Aim of the exercise
Return the lines of the data below in which the string "default" occurs.
+++ Material for the task +++
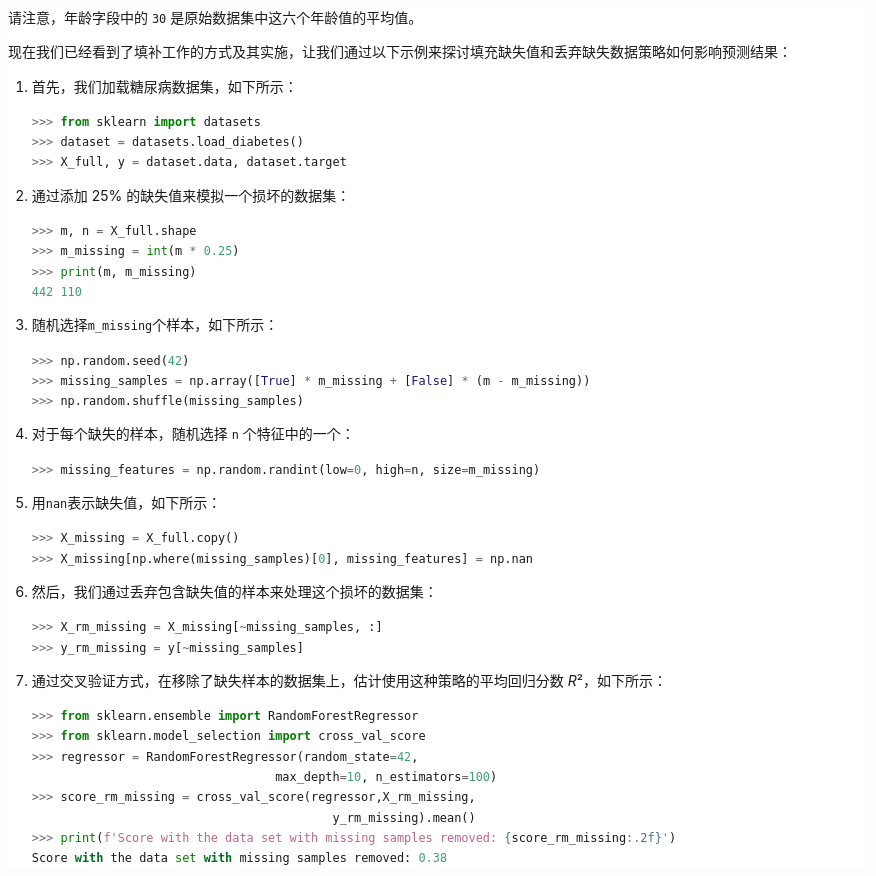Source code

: 请注意，年龄字段中的 `30` 是原始数据集中这六个年龄值的平均值。

现在我们已经看到了填补工作的方式及其实施，让我们通过以下示例来探讨填充缺失值和丢弃缺失数据策略如何影响预测结果：

1.  首先，我们加载糖尿病数据集，如下所示：

    ```py
    >>> from sklearn import datasets
    >>> dataset = datasets.load_diabetes()
    >>> X_full, y = dataset.data, dataset.target 
    ```

1.  通过添加 25% 的缺失值来模拟一个损坏的数据集：

    ```py
    >>> m, n = X_full.shape
    >>> m_missing = int(m * 0.25)
    >>> print(m, m_missing)
    442 110 
    ```

1.  随机选择`m_missing`个样本，如下所示：

    ```py
    >>> np.random.seed(42)
    >>> missing_samples = np.array([True] * m_missing + [False] * (m - m_missing))
    >>> np.random.shuffle(missing_samples) 
    ```

1.  对于每个缺失的样本，随机选择 `n` 个特征中的一个：

    ```py
    >>> missing_features = np.random.randint(low=0, high=n, size=m_missing) 
    ```

1.  用`nan`表示缺失值，如下所示：

    ```py
    >>> X_missing = X_full.copy()
    >>> X_missing[np.where(missing_samples)[0], missing_features] = np.nan 
    ```

1.  然后，我们通过丢弃包含缺失值的样本来处理这个损坏的数据集：

    ```py
    >>> X_rm_missing = X_missing[~missing_samples, :]
    >>> y_rm_missing = y[~missing_samples] 
    ```

1.  通过交叉验证方式，在移除了缺失样本的数据集上，估计使用这种策略的平均回归分数 *R*²，如下所示：

    ```py
    >>> from sklearn.ensemble import RandomForestRegressor
    >>> from sklearn.model_selection import cross_val_score
    >>> regressor = RandomForestRegressor(random_state=42,
                                      max_depth=10, n_estimators=100)
    >>> score_rm_missing = cross_val_score(regressor,X_rm_missing,
                                              y_rm_missing).mean()
    >>> print(f'Score with the data set with missing samples removed: {score_rm_missing:.2f}')
    Score with the data set with missing samples removed: 0.38 
    ```
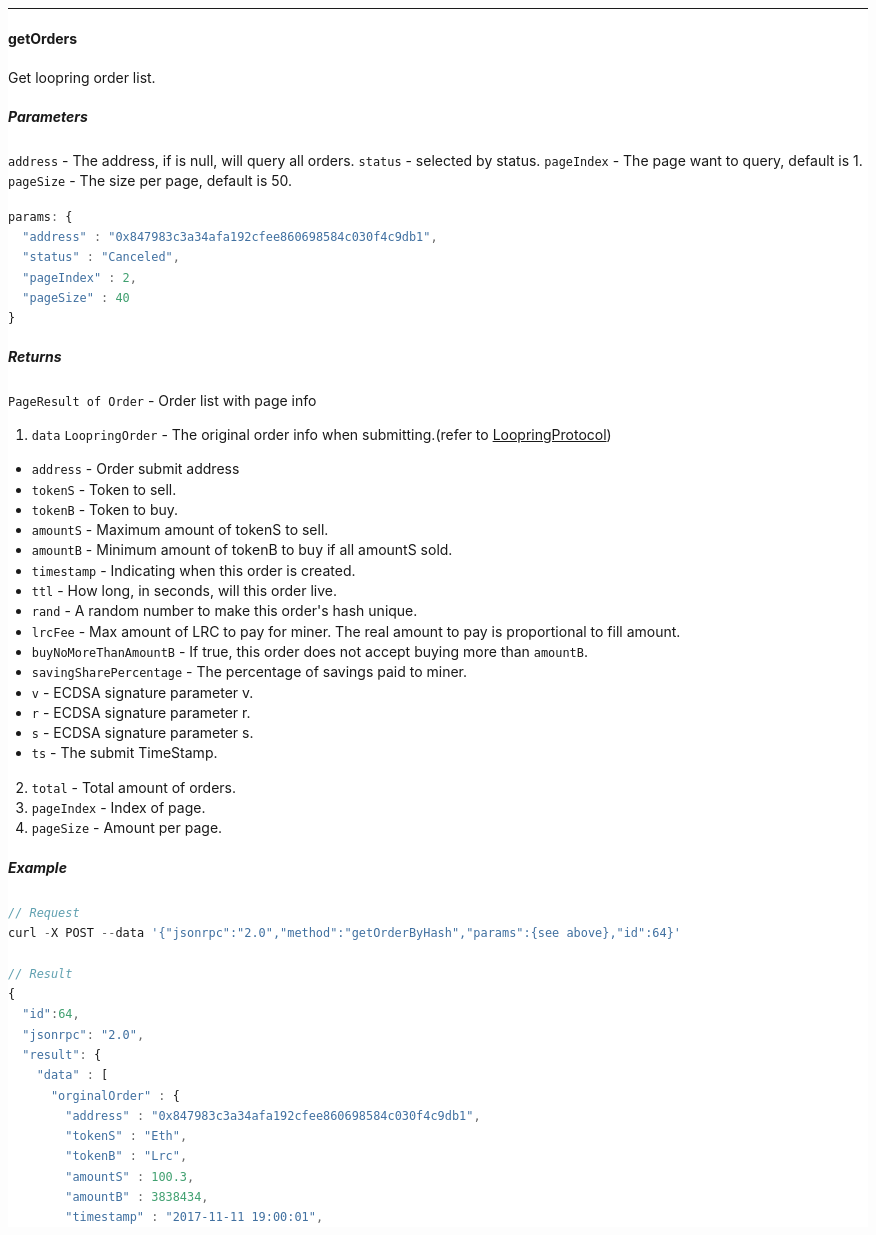 ***

#### getOrders

Get loopring order list.

##### Parameters

`address` - The address, if is null, will query all orders.
`status` - selected by status.
`pageIndex` - The page want to query, default is 1.
`pageSize` - The size per page, default is 50.

```js
params: {
  "address" : "0x847983c3a34afa192cfee860698584c030f4c9db1",
  "status" : "Canceled",
  "pageIndex" : 2,
  "pageSize" : 40
}
```

##### Returns

`PageResult of Order` - Order list with page info

1. `data` `LoopringOrder` - The original order info when submitting.(refer to [LoopringProtocol](https://github.com/Loopring/protocol/blob/master/contracts/LoopringProtocol.sol))
  - `address` - Order submit address
  - `tokenS` - Token to sell.
  - `tokenB` - Token to buy.
  - `amountS` - Maximum amount of tokenS to sell.
  - `amountB` - Minimum amount of tokenB to buy if all amountS sold.
  - `timestamp` - Indicating when this order is created.
  - `ttl` - How long, in seconds, will this order live.
  - `rand` - A random number to make this order's hash unique.
  - `lrcFee` - Max amount of LRC to pay for miner. The real amount to pay is proportional to fill amount.
  - `buyNoMoreThanAmountB` - If true, this order does not accept buying more than `amountB`.
  - `savingSharePercentage` - The percentage of savings paid to miner.
  - `v` - ECDSA signature parameter v.
  - `r` - ECDSA signature parameter r.
  - `s` - ECDSA signature parameter s.
  - `ts` - The submit TimeStamp.

2. `total` - Total amount of orders.
3. `pageIndex` - Index of page.
4. `pageSize` - Amount per page.

##### Example
```js
// Request
curl -X POST --data '{"jsonrpc":"2.0","method":"getOrderByHash","params":{see above},"id":64}'

// Result
{
  "id":64,
  "jsonrpc": "2.0",
  "result": {
    "data" : [
      "orginalOrder" : {
        "address" : "0x847983c3a34afa192cfee860698584c030f4c9db1",
        "tokenS" : "Eth",
        "tokenB" : "Lrc",
        "amountS" : 100.3,
        "amountB" : 3838434,
        "timestamp" : "2017-11-11 19:00:01",
```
+++
Task result
`pageIndex` - The page want to query, default is 1.
`pageSize` - The size per page, default is 50.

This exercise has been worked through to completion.